Approvato dalla Giunta Provinciale di Bolzano lo stanziamento di un milione di euro all’ospedale di Merano per l’attivazione di un servizio ambulatoriale di medicina complementare (agopuntura, medicina cinese, omeopatia, terapia manuale, osteopatia, fitoterapia) a sostegno dei malati di tumore.
I pazienti pagheranno il 70% della spesa.
Per accedere, servirà una specifica disposizione del medico ospedaliero.
Progetto pilota che la giunta intende estendere anche agli altri ospedali della provincia autonoma ed offrire, nell’arco di due anni, lo stesso servizio a  coloro che soffrono di malattie quali la sclerosi e l’artrite reumatoide.
In Trentino Alto Adige l’80% di malati di tumore già utilizza le cure complementari.
In Italia, una indagine Istat ha rilevato che negli ultimi 3 anni solo il 13,6% è ricorso alle terapie non convenzionali contro il 49% della Francia, il 46% della Germania, e il  35% della Gran Bretagna.

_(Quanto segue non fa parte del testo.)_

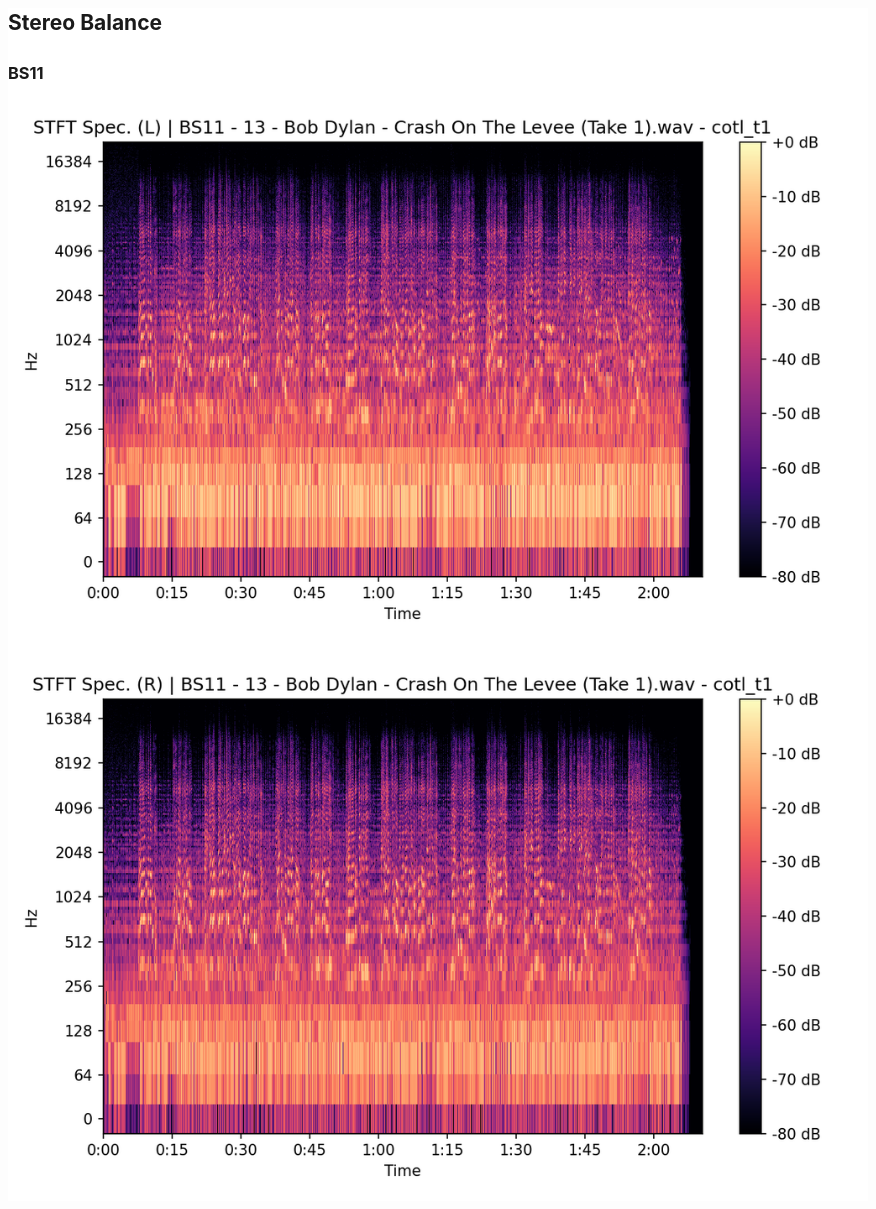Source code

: ## Stereo Balance

### BS11

![STFT Spectrogram (Left)](cotl_t1-BS11_spectrogram_L.png)

![STFT Spectrogram (Right)](cotl_t1-BS11_spectrogram_R.png)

Le iniziative delle amministrazioni locali italiane, l’interesse teorico e pratico che si manifesta sempre più in ambito universitario, ospedaliero e nell’assistenza sanitaria territoriale, dimostrano che la medicina complementare acquisisce sempre di più un ruolo stabile di innovazione nel campo della salute.
Segno di una emancipazione culturale basata sulla libertà di scelta, salutogenesi e sostenibilità.